ENTRIES SUPPLIED Block Start

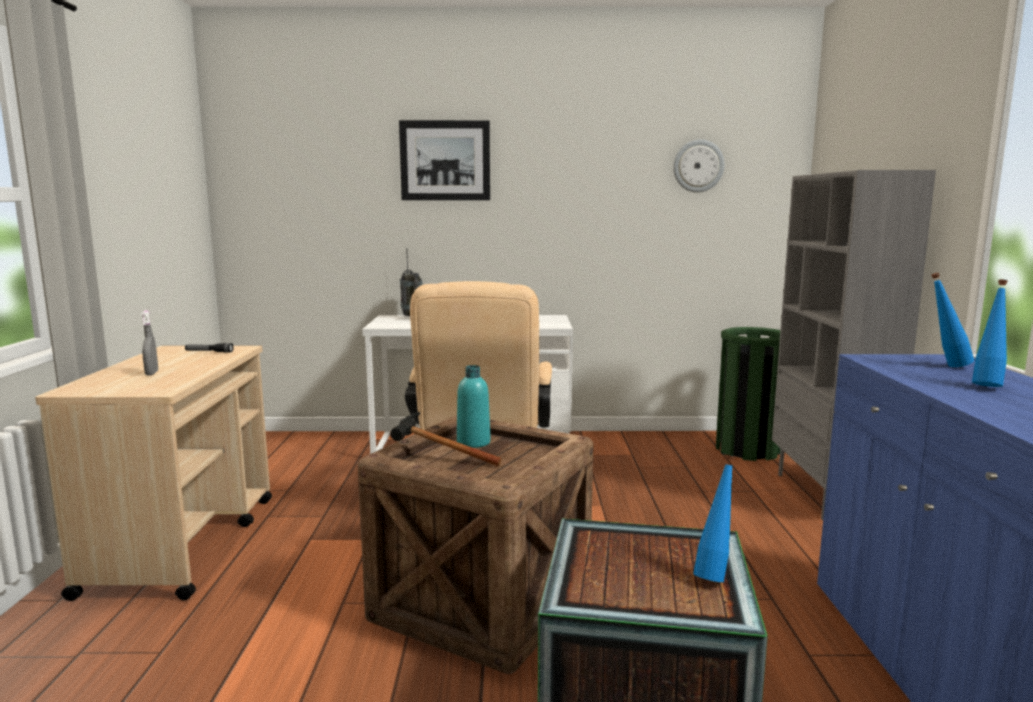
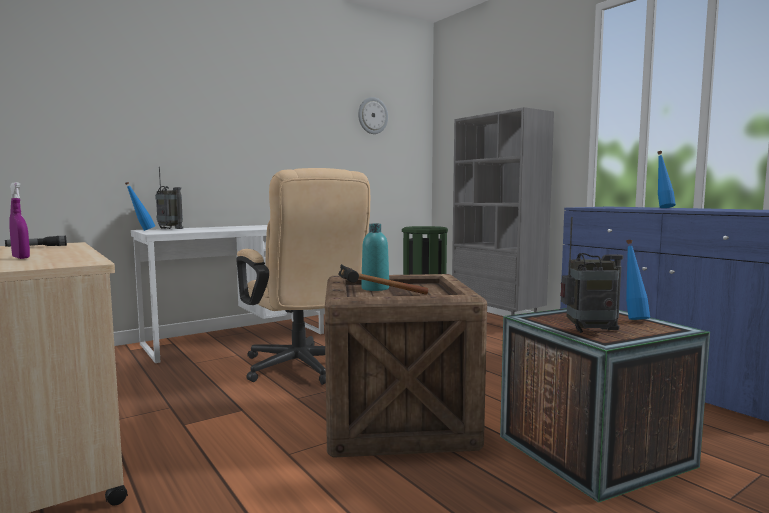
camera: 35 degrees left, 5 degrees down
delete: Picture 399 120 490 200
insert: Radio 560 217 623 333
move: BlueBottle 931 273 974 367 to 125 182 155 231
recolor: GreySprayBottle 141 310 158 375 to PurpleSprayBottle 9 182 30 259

ENTRIES SUPPLIED Block End

*PROBLEM STATEMENT*
Please transcribe only the portion of the material that starts at the line containing "move: BlueBottle 931" and runs through its last line, inclusive, exactly as given.

*WRITTEN ANSWER*
move: BlueBottle 931 273 974 367 to 125 182 155 231
recolor: GreySprayBottle 141 310 158 375 to PurpleSprayBottle 9 182 30 259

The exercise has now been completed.